Parent hack #1: Store bibs in the kitchen (or a dining room, if that’s where you eat).
In London all we had was one large room that served as kitchen + dining area + home office + living room, plus a separate small bedroom. In our new house we actually have multiple rooms. This is a novel experience, and one I will have to get used to. (We intend to fight it, though: the wall between the kitchen and the living room will come down soon.) This means that we suddenly need to think about what room we put things in.

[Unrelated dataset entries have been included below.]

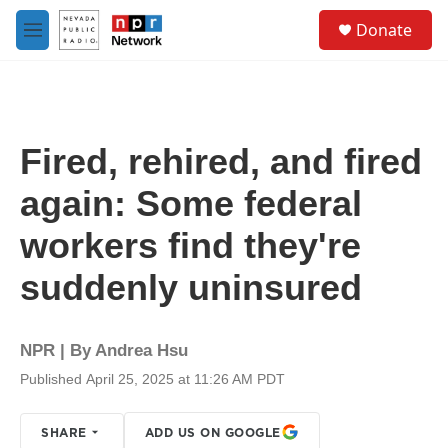
Skip to main content
S
Donate
e
M
a
e
r
n
c
u
h
u
Fired, rehired, and fired
e
r
again: Some federal
y
workers find they're
suddenly uninsured
NPR | By
Andrea Hsu
Published April 25, 2025 at 11:26 AM PDT
SHARE
ADD US ON GOOGLE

We used to store bibs in a dresser with all the rest of Ingrid’s clothes. But the dresser is in the bedroom, which is at the other end of the house from the kitchen. So before every meal one of us would walk all the way to the other end of the house to get a bib for Ingrid. Until finally a light went on, and I moved the bibs from the dresser to the top kitchen drawer, next to the cutlery.
Parent hack #2: Use empty cereal boxes as drawing paper.
Ingrid likes drawing. Actually mostly she likes to watch me draw, and occasionally she does some brief but energetic scribbling. We used an ordinary A4 pad of paper to begin with. But her scribbles often ended up outside the paper, or the paper got wrinkled by her vigorous actions, so I figured we needed something bigger. The only large piece of paper I could find was an empty box of HavreFras, that I split open and flattened. It keeps its shape a lot better than plain paper – not only during drawing but also when I fold it up and tuck it away between our drawing sessions. Now I keep all our cereal boxes, and sometimes find myself thinking that I should finish that cereal so I get a new box to draw on.
Parent hack #2b: Draw on a carpet.
Despite the larger surface, Ingrid’s scribbles still often veered dangerously close to the edge, and I had to scrub crayon marks from the floor. Then a few weeks after we’d moved we finally unpacked and unrolled the carpet, which covers most of the free floor area in the living room. Naturally we ended up sitting on the carpet and drawing on our cardboard box (something you couldn’t do with a plain sheet of paper). And I realised – crayons don’t leave any marks on a dark carpet! You’d have to really work hard to make a mark of any sort with a crayon on a soft carpet. As an added bonus, dropped crayons don’t roll as far on a carpet as they do on a bare floor.